As we explained before, you can run a Spark query using two options:
-
Via a SGE-job, which acts as the dirver. This SGE job lanunches the keyword_by_year query, using the specified newspapers inside the data.txt:
qsub spark-driver-textmining.job
-
Via an interactive session - Important ( you need to request a session with at least 8GB of memory). The spark-interactive-textmining.sh, launches the total_words using the specified newspapers inside data.txt
qlogin -l h_vmem=8G ./spark-interactive-textmining.sh
Note: Both, spark-driver-textmining.job and spark-interactive-textmining scripts, upload the necessaries modules and JAVA configuration automatically:
export _JAVA_OPTIONS='-Xmx128M -Xmx4G'
module load java
module load python/2.7.10
The results of any of these queries are stored in the results.yml
And you can follow the execution of an Spark query by checking the redirected file query_job.txt, where the outputs of the Spark query are stored in runtime.
If you want to run a different text mining query, you just need to modify any of the previous scripts, indicating the path of the query to use, and the argurments (if they are needed).
All the required information for submitting Defoe text mining queries can be found at this link.

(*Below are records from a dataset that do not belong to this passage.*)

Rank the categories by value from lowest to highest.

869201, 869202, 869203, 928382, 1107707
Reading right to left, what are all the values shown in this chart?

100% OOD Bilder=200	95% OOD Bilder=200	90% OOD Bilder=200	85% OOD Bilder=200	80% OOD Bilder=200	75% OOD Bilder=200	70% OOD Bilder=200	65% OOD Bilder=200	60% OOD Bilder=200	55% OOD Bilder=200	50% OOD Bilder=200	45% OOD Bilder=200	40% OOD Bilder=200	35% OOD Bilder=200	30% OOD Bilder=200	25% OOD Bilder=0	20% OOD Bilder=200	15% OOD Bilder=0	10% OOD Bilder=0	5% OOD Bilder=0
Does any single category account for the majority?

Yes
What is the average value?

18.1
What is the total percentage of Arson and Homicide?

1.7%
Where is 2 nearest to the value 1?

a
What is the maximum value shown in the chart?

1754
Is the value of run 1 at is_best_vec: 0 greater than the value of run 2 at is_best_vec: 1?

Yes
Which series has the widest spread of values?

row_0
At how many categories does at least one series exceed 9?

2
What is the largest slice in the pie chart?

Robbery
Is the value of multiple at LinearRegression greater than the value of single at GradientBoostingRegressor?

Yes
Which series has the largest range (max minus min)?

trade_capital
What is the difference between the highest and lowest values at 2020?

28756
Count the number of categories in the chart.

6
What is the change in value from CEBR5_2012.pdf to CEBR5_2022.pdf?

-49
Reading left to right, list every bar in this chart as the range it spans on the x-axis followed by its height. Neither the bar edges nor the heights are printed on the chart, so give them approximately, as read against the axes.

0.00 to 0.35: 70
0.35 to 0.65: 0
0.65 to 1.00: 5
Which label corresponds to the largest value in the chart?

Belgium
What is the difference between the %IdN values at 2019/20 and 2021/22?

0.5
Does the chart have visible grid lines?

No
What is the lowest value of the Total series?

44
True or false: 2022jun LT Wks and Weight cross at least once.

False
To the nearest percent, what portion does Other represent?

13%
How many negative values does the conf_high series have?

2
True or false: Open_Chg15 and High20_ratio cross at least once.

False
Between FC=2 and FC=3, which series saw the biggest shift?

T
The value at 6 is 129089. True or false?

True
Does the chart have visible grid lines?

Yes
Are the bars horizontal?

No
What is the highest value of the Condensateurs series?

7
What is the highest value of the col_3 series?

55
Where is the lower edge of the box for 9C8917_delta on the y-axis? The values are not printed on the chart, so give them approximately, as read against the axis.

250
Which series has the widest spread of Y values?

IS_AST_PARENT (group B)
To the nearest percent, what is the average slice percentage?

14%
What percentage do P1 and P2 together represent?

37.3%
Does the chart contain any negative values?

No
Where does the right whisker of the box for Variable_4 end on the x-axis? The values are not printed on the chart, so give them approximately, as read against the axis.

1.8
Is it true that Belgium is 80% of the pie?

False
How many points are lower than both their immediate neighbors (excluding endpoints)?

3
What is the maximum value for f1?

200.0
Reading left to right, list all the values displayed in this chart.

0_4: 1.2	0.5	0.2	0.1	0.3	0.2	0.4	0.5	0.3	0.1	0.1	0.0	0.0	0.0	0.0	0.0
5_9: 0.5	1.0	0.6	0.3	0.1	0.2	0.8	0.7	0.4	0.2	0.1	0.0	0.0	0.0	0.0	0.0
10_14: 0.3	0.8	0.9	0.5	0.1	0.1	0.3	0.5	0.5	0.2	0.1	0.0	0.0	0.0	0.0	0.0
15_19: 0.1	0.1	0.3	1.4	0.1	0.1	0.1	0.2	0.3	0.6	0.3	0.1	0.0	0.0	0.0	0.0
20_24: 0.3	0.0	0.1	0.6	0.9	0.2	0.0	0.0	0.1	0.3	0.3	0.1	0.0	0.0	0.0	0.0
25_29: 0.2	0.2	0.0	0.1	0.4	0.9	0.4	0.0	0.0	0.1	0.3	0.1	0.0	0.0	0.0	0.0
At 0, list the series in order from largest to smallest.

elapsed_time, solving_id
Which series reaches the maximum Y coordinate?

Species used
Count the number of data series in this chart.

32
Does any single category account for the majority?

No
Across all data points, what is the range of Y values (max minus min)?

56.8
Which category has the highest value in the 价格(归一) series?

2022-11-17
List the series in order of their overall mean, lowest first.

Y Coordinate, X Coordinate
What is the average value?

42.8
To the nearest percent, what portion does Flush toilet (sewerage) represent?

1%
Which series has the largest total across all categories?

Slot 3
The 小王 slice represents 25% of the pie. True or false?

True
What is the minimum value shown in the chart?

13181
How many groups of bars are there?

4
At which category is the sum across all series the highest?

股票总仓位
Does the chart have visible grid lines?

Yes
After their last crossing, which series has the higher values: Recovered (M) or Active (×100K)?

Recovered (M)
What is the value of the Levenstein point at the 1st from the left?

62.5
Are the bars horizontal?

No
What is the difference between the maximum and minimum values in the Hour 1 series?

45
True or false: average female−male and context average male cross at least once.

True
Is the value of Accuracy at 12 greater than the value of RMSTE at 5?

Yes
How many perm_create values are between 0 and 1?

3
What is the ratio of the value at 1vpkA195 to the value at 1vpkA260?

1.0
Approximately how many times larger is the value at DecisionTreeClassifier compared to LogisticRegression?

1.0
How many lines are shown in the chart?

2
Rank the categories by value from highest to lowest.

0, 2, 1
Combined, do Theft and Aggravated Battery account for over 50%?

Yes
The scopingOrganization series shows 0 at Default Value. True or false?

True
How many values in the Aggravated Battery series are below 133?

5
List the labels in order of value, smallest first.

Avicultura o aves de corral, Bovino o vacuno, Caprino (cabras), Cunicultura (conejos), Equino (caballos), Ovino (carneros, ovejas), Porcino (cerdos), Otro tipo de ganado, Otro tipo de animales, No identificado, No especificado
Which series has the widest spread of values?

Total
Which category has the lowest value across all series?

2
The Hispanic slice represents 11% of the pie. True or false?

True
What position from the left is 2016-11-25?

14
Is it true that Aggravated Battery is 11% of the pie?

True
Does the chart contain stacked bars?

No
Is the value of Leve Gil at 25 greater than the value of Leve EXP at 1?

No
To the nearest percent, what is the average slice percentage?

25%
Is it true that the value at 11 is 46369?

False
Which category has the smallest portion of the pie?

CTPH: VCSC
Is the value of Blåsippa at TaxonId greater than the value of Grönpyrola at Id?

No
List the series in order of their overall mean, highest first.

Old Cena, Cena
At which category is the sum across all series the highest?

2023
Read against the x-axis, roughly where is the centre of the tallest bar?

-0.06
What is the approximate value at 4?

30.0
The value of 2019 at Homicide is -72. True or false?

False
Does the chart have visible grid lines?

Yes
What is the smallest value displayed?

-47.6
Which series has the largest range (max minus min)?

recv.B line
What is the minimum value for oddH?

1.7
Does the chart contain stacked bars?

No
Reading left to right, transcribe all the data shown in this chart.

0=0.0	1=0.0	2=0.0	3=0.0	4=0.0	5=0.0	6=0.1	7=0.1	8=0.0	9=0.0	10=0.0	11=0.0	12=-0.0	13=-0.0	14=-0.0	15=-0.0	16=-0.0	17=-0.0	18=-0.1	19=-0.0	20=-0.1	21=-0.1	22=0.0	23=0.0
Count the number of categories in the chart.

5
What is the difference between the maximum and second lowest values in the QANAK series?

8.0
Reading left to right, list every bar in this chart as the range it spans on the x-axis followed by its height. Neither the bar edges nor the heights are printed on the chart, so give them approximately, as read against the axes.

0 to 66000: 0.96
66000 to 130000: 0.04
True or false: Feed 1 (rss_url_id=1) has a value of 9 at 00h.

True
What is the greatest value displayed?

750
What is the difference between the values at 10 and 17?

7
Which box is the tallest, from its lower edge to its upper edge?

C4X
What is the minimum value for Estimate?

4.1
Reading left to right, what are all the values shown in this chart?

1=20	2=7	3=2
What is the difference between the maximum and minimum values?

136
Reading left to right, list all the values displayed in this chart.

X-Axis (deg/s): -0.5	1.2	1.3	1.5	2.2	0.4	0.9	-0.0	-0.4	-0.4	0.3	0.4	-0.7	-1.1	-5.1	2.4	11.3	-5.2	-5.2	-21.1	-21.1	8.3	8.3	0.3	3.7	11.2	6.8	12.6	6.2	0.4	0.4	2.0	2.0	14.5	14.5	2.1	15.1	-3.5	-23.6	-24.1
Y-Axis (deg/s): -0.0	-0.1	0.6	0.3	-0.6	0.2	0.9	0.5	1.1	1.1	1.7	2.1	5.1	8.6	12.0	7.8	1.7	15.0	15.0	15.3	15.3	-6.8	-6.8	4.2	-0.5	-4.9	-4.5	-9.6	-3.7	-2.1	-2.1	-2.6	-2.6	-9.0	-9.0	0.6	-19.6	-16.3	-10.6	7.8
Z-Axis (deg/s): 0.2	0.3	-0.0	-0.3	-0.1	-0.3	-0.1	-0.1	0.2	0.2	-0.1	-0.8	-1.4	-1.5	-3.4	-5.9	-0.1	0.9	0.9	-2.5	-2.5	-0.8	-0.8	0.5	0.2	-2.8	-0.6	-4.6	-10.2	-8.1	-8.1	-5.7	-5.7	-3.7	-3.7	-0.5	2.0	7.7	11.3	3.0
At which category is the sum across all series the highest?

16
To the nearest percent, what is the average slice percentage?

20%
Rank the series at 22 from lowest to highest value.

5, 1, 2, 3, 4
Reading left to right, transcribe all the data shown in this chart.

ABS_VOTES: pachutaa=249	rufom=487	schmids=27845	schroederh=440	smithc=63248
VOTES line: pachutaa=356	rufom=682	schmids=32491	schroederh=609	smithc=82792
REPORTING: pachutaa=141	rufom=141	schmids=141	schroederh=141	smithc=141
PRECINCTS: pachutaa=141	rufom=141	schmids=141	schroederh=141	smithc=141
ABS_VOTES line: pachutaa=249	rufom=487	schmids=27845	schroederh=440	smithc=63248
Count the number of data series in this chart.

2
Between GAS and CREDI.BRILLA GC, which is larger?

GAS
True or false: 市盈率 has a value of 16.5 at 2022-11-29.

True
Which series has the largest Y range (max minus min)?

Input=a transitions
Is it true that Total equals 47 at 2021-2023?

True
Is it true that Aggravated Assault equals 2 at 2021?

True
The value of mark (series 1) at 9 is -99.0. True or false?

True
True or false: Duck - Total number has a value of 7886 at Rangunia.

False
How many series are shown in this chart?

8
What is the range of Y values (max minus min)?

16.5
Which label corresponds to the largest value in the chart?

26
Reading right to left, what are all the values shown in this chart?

Spark offers different UIs to monitor the Spark master, workers and driver (running an Spark application/query). The only thing is needed is to create the proper ssh bridges. For doing that, you will need to check the URLS of the master ( e.g. opening master.log ), workers (e.g. opening worker.log), and driver (e.g. opening driver.log or checking with qstat in which node is running your spark-driver-textmining.job).
Once you have these URLs of these three nodes, you just need to do the following
-
Spark cluster UI – New terminal console: ssh [email protected] -L8080:MASTER-URL:8080
- Web browser window: localhost://8080
-
Spark worker UI – New terminal console: ssh [email protected] -L8081:WORKER-URL:8081
- Web browser window: localhost://8081
-
Application (Driver) UI
- New terminal console: ssh [email protected] -L4040:DRIVER-URL:4040 (This one only works while the application is running in the Spark cluster)
- Web browser window: localhost://4040